Problem requirements
Below are entries; work out how many of their lines include the string "chat", and reply with the number only.

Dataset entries

=== Begin Enclosure ===

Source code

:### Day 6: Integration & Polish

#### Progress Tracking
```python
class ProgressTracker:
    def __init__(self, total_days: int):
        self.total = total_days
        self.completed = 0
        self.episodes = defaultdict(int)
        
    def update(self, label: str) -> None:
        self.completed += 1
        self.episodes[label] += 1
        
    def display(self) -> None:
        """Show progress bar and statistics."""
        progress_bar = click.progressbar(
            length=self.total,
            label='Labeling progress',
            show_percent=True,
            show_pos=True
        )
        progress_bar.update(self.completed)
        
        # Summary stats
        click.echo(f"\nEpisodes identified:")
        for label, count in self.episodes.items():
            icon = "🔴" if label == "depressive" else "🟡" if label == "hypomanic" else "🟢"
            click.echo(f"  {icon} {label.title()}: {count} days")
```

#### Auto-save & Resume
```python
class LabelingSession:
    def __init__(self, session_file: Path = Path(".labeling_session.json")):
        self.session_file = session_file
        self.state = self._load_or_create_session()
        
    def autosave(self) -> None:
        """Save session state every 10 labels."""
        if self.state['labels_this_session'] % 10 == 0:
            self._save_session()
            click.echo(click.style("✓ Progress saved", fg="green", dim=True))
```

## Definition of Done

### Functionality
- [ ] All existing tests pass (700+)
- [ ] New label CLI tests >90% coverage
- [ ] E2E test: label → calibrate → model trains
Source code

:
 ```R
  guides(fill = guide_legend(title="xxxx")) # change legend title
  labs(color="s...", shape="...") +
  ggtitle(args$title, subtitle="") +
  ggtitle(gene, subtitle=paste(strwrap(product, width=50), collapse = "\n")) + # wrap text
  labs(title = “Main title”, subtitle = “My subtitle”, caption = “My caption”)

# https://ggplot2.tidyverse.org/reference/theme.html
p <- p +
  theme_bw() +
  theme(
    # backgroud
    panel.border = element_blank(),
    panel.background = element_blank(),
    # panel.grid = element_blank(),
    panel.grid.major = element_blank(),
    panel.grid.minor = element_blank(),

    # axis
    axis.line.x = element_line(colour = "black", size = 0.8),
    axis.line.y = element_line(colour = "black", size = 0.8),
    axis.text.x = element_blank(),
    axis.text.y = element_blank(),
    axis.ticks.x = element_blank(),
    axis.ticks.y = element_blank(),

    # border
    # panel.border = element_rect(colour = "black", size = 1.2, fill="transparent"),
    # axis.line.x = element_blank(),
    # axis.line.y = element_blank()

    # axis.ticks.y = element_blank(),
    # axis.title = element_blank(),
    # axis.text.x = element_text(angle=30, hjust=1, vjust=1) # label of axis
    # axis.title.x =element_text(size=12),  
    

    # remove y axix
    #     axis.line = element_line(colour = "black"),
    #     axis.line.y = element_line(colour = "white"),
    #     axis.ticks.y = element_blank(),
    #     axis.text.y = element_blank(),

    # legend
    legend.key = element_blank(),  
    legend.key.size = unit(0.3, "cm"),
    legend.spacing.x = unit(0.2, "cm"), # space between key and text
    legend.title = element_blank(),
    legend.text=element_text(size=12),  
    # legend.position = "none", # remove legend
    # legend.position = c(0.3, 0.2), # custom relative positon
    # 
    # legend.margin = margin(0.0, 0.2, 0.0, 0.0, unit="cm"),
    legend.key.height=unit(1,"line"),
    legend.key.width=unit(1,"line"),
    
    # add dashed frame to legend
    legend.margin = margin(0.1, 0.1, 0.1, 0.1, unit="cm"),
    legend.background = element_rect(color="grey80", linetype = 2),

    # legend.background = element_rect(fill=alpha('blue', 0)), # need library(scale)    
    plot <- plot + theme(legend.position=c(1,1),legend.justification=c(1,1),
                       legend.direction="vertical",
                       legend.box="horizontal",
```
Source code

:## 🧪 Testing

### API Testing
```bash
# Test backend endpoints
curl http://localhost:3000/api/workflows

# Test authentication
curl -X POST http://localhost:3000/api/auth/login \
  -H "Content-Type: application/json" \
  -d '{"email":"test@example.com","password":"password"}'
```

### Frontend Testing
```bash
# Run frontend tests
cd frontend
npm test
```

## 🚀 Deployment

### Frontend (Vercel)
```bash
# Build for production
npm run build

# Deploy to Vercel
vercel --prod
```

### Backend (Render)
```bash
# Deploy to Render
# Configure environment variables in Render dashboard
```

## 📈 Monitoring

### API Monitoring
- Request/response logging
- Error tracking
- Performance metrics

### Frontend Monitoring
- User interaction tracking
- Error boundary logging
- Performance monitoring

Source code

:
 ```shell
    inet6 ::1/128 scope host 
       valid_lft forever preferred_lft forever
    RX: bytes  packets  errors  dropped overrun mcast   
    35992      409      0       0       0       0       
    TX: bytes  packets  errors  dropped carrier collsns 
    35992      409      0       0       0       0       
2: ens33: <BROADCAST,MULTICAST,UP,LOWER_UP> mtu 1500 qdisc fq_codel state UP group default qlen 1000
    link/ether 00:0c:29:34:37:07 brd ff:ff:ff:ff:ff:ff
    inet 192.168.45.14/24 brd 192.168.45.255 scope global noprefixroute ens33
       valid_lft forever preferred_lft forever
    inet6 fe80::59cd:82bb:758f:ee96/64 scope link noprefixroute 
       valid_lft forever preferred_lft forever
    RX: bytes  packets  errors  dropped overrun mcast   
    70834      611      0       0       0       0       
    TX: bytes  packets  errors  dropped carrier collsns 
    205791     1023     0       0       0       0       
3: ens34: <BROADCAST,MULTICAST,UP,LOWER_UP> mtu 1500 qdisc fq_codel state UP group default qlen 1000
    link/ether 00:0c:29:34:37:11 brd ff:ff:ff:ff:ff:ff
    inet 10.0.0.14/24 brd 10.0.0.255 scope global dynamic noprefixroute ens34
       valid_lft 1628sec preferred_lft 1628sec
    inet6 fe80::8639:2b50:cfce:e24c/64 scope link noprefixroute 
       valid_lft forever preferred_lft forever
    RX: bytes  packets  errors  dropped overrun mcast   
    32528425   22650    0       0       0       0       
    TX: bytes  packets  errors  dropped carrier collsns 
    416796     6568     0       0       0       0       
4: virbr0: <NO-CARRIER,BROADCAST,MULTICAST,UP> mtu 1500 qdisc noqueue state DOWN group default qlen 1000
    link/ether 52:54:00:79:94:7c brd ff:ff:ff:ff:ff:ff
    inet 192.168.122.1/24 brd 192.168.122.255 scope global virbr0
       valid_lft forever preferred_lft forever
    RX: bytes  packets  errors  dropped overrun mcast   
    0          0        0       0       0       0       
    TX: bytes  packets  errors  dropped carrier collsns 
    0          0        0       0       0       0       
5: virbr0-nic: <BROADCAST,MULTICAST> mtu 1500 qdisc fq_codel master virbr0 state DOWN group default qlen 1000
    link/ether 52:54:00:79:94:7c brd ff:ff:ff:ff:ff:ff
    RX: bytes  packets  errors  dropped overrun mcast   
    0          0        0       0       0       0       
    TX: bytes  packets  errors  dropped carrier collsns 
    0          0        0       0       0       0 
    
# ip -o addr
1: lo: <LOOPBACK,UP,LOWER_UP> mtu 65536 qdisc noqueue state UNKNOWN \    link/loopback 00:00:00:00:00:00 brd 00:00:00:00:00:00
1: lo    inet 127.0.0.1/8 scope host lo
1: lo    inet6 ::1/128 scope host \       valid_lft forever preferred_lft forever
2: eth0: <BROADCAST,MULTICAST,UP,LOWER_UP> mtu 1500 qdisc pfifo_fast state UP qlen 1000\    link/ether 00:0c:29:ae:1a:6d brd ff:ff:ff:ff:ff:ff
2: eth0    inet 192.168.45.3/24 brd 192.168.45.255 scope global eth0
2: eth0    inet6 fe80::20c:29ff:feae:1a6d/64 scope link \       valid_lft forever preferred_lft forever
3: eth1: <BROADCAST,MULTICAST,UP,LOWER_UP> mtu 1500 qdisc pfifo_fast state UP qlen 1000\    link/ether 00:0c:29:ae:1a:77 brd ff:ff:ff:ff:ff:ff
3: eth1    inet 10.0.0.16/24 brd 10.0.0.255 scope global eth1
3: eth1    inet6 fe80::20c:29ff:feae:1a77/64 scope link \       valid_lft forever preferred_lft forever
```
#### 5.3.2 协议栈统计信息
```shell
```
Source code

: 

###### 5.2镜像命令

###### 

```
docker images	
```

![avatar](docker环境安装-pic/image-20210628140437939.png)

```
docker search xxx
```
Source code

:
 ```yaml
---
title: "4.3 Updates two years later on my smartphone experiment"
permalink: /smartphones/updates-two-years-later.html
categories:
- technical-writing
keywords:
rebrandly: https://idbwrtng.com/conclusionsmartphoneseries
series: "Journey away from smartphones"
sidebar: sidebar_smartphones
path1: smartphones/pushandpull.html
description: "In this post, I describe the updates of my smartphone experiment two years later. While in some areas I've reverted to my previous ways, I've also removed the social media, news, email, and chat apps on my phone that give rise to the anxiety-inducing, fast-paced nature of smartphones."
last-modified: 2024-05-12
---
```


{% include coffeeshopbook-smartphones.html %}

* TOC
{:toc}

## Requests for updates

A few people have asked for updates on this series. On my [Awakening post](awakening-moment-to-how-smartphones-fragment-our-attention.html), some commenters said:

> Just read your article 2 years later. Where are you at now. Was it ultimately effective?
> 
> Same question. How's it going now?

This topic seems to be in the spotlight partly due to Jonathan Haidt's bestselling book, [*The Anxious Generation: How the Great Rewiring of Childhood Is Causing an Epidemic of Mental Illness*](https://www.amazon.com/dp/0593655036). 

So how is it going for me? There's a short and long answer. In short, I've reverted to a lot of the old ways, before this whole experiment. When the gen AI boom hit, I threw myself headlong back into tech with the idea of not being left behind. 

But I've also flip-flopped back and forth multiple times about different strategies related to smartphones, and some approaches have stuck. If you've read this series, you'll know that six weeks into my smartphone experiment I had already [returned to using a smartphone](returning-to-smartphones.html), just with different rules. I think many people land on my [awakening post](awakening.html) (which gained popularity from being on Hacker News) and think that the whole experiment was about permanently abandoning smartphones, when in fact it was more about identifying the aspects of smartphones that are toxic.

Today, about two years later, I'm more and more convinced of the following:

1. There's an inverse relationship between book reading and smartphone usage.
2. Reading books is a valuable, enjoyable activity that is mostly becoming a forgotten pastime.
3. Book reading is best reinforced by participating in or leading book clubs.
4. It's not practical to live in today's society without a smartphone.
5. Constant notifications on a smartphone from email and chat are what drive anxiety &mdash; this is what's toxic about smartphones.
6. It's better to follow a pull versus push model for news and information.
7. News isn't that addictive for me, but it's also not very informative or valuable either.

=== End Enclosure ===

Your solution
2